I loved those devices!
They were so capable. They had IR built in, and you could send files to each other. You could also get TV Remote apps! All amazing stuff to me at the time!
And unlike the Palm devices of the time, didn't erase themselves when the batteries ran out!
https://opendylan.org/_static/dylanwwdc94brochure.pdf
https://web.archive.org/web/20160328123939/http://opendylan....
https://news.ycombinator.com/item?id=22398899
I'm quite fascinated by pre-1997 Apple's projects. Before Jobs' return, Apple was an unfocused beacon of innovation; in its attempts to find a successor to the classic Mac OS, it explored various paths, but none of these paths led to a successor until Apple bought NeXT. Apple's more radical explorations during this era seem to have a profound Xerox PARC influence. Xerox PARC is probably most famous for Smalltalk and its GUI. However, there are many people who don't know that Xerox developed its own Lisp environment, Interlisp, which was known for its GUI (not all Lisp innovations came from MIT).
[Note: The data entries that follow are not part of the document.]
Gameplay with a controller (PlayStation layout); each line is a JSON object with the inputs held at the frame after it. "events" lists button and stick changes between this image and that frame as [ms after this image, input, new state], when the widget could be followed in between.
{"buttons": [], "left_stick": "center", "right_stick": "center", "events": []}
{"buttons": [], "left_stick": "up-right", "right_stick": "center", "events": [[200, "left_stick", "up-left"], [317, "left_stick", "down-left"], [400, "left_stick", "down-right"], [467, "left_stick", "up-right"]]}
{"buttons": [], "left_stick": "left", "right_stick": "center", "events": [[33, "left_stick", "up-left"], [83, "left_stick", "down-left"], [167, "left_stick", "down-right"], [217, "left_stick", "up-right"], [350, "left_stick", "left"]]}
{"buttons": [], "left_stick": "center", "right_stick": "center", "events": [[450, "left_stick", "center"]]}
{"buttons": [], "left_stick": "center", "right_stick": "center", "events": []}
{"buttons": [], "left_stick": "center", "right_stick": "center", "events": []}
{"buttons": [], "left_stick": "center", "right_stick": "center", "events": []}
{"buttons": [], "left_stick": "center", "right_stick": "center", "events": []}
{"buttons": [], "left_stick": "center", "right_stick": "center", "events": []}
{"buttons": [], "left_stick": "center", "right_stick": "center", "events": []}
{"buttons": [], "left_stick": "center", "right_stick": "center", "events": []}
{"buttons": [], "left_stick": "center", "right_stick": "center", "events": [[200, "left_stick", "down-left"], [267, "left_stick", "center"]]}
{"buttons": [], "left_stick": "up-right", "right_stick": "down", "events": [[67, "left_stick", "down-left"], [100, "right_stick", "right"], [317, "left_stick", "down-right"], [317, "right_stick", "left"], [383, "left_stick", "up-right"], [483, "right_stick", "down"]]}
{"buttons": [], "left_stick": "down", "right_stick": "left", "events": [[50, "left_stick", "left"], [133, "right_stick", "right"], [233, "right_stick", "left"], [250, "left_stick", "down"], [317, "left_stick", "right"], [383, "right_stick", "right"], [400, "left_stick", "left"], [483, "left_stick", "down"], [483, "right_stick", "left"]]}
These explorations ended once Apple committed to NeXT technology for its foundation in 1997, and today Apple has been pursuing its own direction (e.g., the iOS human interface guidelines, Swift, the gradual inclusion of iOS UI/UX elements and practices in macOS) that is distinct from the Xerox PARC, classic Macintosh, and NeXT traditions.
If Apple didn't buy NeXT or if Jobs didn't want to come back, it's an interesting "what if" to determine who would've led them and what they would have done. I could totally see MS _STILL_ investing heavily in them in order to help with their own antitrust issues at the time.
https://news.ycombinator.com/item?id=22400696
Now, the big thing is voice recognition, which is also a "hard" problem. But we no longer need to seek workarounds the way we did with handwriting recognition, for two reasons: first, because the phone itself now contains much more processing power than the early PDAs did, and second (and more important), the evolution of high-speed wireless networking makes it not only possible, but feasible, to offload the "hard" parts of voice recognition to an even more powerful server somewhere on the Internet. Which enables, not only voice recognition, but software agents like Siri, Alexa, and Google Assistant.
One day there will likely be a breakthrough somewhere that makes the gap between handwriting recognition and voice recognition look like child's play. I'm not sure what that will be. Maybe direct brain interfacing, as in William Gibson's or Jim Strickland's science-fiction universes, or as in John Scalzi's "BrainPal"?
(Taken from some musings I wrote on Facebook back in 2018)
The iPad with pencil is frustrating for handwriting. But the iPad pro with pencil 2 is likely better, but I've not had a chance to try it.
The tablet PC era computers were pretty good with handwriting but the os didn't make enough drastic changes in user interface to make them work well. Choices were using the on screen keyboard a lot or getting a clunky unit that included a keyboard.
Chromebooks with pen are quite frustrating, and I recommend against them. The pens also tend to use disposable AAAA batteries.
Most first-in-kind technology is usually quite expensive[1] (especially during the 80s/90s era), but Apple has frequently been able to release innovative products (relatively) cheaply, as far as I can tell.
[1] https://simulavr.com/blog/paying-for-productivity/
Incidentally, it recognizes "egg freckles" just fine.
- vastly improved software - much better accuracy and integration with "custom" words (such as contact book addresses)
- bigger screen - no hitting the edge every few words
- lower latency/higher resolution - ink appears as you're writing, providing better and instant feedback
It was only when the iPhone came out that someone was able to pry my Newton out of my hands.